The oldest part of the present fabric is the spacious nave, which was built in the 16th century. There are no aisles, and the north and the south walls are alike, save that the doorway on the north side is now built up. The tall three-light transom windows, and the doorways, have straight-sided arches, with a small curve at the springing, such as are frequently met with in the domestic buildings of the Tudors. Sir John Byron of Colwick, acquired the site of the Priory of Newstead, at the Dissolution of Monasteries in 1540. Why he should have set out to rebuild Colwick Church during the troubled period which followed, is not clear, for church building was quiescent during the latter part of the reign of Henry VIII. This nave, therefore, exhibits a specimen of architecture which is exceptional, and I do not think the county contains another example of ecclesiastical work of that period. But what is more remarkable still, is the fact that a chantry altar was actually set up and consecrated within this church some years after chantries had been suppressed ; the particulars of this are set forth in the paper on the monuments.

Colwick church—Dado panelling.
Colwick church—Dado panelling.Colwick church—Dado panelling.

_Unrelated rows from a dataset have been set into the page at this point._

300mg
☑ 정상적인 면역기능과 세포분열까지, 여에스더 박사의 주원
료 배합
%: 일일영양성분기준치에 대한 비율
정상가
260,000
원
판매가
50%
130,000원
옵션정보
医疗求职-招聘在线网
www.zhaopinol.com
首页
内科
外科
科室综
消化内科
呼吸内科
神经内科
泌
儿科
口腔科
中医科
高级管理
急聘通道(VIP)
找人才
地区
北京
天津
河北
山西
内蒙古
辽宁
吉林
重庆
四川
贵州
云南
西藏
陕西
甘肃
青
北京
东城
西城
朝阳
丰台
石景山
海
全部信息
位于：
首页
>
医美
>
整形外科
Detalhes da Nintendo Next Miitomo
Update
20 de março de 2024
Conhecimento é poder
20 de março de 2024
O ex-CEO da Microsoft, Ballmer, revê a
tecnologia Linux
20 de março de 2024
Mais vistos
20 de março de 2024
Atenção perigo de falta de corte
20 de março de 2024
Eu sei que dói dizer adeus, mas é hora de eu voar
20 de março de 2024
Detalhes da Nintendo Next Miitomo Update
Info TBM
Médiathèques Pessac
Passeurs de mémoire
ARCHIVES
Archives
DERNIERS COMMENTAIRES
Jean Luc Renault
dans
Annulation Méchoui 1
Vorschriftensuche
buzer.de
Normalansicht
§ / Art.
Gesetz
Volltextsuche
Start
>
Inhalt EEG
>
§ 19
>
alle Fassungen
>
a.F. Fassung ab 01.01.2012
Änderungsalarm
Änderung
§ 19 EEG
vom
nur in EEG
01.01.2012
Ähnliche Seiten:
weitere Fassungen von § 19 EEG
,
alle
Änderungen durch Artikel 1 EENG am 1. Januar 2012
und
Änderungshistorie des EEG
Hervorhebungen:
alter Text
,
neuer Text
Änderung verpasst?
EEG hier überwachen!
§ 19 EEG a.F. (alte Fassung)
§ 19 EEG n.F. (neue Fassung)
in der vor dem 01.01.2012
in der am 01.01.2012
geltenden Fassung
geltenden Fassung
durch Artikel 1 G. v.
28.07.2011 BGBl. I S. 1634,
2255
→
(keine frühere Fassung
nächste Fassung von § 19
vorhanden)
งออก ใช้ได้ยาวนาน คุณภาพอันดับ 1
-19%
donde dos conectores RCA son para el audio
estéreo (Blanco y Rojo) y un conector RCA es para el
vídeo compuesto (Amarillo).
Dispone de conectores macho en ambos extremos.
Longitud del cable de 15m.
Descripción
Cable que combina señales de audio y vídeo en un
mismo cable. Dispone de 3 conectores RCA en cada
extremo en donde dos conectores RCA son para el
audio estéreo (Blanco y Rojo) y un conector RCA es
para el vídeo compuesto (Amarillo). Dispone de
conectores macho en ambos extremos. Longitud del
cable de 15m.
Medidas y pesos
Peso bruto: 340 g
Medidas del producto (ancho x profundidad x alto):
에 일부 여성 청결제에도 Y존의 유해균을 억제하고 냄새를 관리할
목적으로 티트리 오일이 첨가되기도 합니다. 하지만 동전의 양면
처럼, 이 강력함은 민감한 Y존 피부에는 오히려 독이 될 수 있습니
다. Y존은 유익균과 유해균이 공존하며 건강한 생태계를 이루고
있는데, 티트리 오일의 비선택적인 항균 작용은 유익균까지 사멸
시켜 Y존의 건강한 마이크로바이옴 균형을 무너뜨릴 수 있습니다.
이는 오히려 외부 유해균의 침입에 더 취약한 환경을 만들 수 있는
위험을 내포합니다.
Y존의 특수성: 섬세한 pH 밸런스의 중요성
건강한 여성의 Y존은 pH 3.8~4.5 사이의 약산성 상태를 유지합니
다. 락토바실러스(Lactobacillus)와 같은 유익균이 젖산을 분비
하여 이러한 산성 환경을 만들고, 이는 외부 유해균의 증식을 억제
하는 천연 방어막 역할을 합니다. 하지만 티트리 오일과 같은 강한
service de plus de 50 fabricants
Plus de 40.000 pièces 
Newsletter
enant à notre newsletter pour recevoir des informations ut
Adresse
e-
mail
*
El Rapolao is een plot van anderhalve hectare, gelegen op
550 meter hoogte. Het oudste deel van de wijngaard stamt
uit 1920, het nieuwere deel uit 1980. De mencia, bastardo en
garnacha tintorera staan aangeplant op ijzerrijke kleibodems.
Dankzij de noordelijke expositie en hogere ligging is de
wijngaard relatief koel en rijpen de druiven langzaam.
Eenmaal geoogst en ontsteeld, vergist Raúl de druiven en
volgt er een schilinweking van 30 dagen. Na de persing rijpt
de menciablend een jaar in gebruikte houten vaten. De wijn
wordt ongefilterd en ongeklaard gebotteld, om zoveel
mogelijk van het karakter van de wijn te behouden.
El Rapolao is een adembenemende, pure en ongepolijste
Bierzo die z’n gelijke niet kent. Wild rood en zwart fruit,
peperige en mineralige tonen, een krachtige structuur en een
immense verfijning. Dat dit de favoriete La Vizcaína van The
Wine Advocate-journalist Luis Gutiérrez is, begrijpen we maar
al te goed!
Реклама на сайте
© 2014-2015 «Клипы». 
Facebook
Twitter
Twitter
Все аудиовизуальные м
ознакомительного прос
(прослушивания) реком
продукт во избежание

In 1643, the Byrons removed to Newstead, and shortly afterwards the Colwick estates came into the possession of Sir John Musters, who “repaired the church at great expense, and new built the chancell and steeple.” In 1661, as a memorial of the Restoration of the Monarchy, the oak panelling was taken from the dining-room of the old hall, and made up into a dado and seating for the body of the church. The dado consists of two tiers of moulded raise-mitred panels, with a laid-panel above. There are thirty-two of these laid-panels in all, and each one is carved in low relief with Renaissance ornament, consisting of masks and scrollwork. Similar panelling, carved with the “linen-fold”  pattern was used for the choir seats.

In 1684, the western tower and the chancel were rebuilt, and battlements were added to the nave, when the church assumed its present outward appearance, save that a vestry and organ chamber have been built on the north side in recent years. The tower, now used as a vestry, is bald and ugly, and the chancel would be uninteresting, were it not for the monuments which it contains. These can be seen but imperfectly in the dim light, which filters through the painted glass of the pseudo-gothic windows. Just about a 100 years ago, the east window was painted by that accomplished lady, Mrs. Sophia Musters, whose monument is on the south side of the altar. The figure subjects were copied from a window in the chapel of New College, Oxford, painted by Sir Joshua Reynolds, and they do the lady much credit.

There is a deep gallery across the west end of the church, and beneath it, a Carolean font.

(1) From Mrs. Gilbert’s Recollections of old Nottingham.